Technical detailsIn summary, there are two possible solutions to improve failover capability, supportability and autoscaling over the traditional Hybris Solr cluster:
- to replace Hybris built-in indexing strategy
- to put an adapter between Hybris and SolrCloud.
- In my architecture, there is a load balancer (nginx) that plays the role of an adaptor and transforms incoming hybris-generated requests into the SolrCloud format. For simplicity, my load balancer works with only one host in the cloud.
- basically, it replaces “master_electronics_CloudIndex” with “master_electronics_CloudIndex_collection_shard1_replica1”. It is a straightforward way to make it work and for a real project we will need to reconsider it. However, it doesn’t mean that the node with shard1_replica1 will be loaded the most. It is a cloud, and the request may be redirected to another node based on Hash(id) + see ‘Leader’ above.
- The Hybris configuration was moved to Zookeeper. Solr uses Zookeeper as a system of record for the cluster state, for central config, and for leader election.
- The Hybris Solr plugin was moved to Solr instances in the cloud.
- There is a fake core named “master_electronics_CloudIndex”. Hybris checks the cores using checkCore() and fails with SolrCloud. Unfortunately, this functionality is critical in Hybris and difficult to turn off.
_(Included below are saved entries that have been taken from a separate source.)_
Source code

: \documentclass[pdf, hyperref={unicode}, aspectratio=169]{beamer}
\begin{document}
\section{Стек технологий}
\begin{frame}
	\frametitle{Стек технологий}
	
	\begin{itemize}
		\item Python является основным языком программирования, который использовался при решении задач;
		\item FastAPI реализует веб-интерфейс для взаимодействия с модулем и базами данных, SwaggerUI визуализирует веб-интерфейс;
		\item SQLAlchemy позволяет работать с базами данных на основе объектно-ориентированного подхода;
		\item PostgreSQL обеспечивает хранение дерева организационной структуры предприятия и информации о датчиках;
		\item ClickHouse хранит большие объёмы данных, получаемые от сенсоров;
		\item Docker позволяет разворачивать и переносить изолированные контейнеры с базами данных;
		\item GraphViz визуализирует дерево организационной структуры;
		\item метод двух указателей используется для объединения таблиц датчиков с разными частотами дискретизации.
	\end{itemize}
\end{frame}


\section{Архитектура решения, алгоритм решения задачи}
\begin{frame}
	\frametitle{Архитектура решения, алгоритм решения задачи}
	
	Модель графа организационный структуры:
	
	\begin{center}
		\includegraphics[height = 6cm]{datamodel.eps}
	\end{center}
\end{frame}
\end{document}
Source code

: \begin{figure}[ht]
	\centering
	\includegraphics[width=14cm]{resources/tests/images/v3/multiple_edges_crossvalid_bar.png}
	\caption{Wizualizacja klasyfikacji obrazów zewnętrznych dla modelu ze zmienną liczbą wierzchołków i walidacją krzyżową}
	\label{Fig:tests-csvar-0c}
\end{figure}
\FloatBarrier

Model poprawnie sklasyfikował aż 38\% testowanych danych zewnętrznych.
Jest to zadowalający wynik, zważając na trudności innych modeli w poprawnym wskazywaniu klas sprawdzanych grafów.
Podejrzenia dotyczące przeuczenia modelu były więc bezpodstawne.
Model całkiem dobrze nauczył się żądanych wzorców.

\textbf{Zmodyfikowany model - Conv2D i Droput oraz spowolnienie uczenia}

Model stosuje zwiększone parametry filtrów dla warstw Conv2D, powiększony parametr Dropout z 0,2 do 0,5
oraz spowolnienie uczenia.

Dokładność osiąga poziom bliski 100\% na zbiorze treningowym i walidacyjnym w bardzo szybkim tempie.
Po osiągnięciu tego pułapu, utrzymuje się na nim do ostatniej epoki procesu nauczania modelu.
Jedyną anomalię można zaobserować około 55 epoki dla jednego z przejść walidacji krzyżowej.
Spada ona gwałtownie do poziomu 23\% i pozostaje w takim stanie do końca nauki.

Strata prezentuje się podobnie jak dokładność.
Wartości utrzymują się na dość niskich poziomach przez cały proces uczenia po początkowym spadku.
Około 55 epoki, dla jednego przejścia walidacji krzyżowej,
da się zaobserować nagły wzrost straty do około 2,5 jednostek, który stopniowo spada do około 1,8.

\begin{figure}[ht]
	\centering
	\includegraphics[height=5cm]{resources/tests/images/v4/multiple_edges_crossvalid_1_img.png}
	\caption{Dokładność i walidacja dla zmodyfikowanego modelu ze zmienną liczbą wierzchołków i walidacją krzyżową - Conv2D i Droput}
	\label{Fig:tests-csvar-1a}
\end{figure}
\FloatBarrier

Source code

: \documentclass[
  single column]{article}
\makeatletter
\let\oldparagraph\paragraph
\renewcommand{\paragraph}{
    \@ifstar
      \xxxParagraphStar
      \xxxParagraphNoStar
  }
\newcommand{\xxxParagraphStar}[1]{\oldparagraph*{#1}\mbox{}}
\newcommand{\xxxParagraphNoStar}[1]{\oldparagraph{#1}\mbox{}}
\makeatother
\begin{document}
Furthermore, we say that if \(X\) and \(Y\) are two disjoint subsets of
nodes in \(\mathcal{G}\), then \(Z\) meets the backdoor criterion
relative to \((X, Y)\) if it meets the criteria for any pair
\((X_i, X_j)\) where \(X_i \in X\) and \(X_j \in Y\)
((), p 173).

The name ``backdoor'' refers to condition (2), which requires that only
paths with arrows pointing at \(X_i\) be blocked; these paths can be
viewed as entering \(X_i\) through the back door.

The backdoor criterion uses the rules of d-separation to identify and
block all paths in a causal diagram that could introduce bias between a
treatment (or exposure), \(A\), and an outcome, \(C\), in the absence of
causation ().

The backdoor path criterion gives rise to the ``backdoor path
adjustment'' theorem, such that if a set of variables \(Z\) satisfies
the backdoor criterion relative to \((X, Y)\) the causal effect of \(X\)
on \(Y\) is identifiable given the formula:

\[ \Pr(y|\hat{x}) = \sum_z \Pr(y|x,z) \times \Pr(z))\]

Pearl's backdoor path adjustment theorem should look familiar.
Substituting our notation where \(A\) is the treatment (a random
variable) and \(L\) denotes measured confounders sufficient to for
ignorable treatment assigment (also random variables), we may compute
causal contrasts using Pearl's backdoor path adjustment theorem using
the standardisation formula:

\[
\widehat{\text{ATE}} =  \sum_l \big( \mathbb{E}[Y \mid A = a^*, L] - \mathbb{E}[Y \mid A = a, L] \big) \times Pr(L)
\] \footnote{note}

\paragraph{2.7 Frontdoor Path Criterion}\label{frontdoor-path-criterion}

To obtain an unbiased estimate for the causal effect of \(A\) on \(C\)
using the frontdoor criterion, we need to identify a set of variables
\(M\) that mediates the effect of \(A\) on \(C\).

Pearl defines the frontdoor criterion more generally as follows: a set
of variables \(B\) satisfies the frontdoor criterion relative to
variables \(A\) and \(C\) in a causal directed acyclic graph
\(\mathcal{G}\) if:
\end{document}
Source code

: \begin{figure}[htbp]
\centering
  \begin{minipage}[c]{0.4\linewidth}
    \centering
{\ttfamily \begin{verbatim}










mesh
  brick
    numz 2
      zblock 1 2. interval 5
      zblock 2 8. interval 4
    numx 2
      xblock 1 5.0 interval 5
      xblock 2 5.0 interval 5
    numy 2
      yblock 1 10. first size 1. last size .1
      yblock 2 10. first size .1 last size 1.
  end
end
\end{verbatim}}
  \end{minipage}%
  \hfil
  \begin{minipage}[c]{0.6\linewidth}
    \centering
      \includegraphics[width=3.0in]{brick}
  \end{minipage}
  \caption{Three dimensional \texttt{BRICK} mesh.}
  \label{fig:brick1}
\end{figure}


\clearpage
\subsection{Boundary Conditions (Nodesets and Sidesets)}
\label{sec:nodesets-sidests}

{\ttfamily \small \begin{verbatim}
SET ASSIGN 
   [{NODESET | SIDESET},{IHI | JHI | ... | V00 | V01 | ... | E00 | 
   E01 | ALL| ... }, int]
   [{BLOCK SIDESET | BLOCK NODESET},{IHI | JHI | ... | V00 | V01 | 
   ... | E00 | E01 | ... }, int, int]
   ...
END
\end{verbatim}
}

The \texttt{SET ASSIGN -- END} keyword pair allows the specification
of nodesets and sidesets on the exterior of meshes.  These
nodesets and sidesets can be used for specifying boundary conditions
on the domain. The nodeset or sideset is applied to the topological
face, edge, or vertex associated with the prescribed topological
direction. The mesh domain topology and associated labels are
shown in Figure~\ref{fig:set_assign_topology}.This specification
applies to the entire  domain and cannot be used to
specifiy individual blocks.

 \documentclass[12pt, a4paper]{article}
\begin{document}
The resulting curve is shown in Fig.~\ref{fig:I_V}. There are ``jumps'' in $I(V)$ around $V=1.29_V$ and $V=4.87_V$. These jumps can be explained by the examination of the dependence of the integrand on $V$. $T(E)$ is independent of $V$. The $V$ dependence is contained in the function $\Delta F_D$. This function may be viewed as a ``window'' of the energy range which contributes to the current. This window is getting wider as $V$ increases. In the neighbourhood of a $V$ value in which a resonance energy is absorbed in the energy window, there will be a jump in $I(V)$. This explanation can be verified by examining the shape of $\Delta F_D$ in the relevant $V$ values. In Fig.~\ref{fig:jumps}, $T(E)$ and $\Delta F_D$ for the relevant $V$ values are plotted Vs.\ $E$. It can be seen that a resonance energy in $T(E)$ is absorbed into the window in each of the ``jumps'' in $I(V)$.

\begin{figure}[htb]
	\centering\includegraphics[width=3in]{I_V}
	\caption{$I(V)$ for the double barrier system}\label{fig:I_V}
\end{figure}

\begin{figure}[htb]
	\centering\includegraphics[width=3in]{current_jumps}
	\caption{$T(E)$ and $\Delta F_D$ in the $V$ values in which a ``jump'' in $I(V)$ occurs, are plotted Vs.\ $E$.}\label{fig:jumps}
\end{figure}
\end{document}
It is much easier to create an empty core with the name Hybris expects and these checks will be passed.
- “CloudIndex” in the core/collection name is from itemType.indexName. By default it is empty, and Hybris uses “Product” for empty indexName (e.g. the core/collection would be named “master_electronics_Product” if indexName is empty)
- the TWO PHASE indexing mode is not working yet. I was using “DIRECT” mode. So it is in TO DO.